Humans need to study humanity, and being human is our first duty! Seems a cliche and makes way for us to wonder whether we have taught science the right way. The subject boundaries like the physical and gender divide have been created by practitioners and schools that want to maximise the profit in the delivery of education as an economic activity. The great minds  philosophers, spiritualist and some say the genius did not choose between humanities or science. They were all humanist you used science as a tool to further their understanding of humans.
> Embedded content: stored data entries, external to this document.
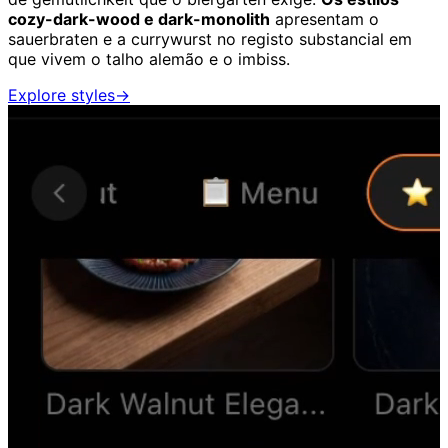
cozy-dark-wood e dark-monolith
apresentam o
sauerbraten e a currywurst no registo substancial em
que vivem o talho alemão e o imbiss.
Explore styles
→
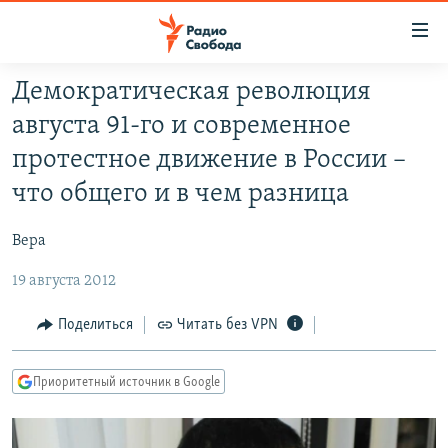
Ссылки
для
упрощенного
Демократическая революция
ПРОГРАММЫ
доступа
августа 91-го и современное
ПОДКАСТЫ
Вернуться
протестное движение в России –
к
АВТОРСКИЕ ПРОЕКТЫ
что общего и в чем разница
основному
ЦИТАТЫ СВОБОДЫ
содержанию
Вера
Вернутся
МНЕНИЯ
к
19 августа 2012
КУЛЬТУРА
главной
навигации
IDEL.РЕАЛИИ
Поделиться
Читать без VPN
Вернутся
КАВКАЗ.РЕАЛИИ
к
Приоритетный источник в Google
СЕВЕР.РЕАЛИИ
поиску
СИБИРЬ.РЕАЛИИ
The need of the hour is to have a more liberal approach and use the fuzzy logic approach and deal with reasoning that is approximate rather than fixed and exact. This will help us value the study of humanities to further learning and help the human mind evolve to a new level and not just push us to become scientist or mathematicians alone.

Study of Humanities will lead us to a more value based and learned society. The education system needs to be delivered as an economic model and learning should be the key objective and not a mere outcome. Science is easy to teach and deliver, while Humanities is infinite and we do need to do a lot of research and reading to help build ourselves to learned individuals. This is what perhaps makes the delivery of science and a world full of inventions produce goods, services and products that do not really help further humanity. The atomic bomb is the most extreme example of the use of science, this has lead to create a world full of hatred and division. The learning of the mahatmas, spiritual gurus and preachers continue to offer the balm and offer peace of mind to humanity.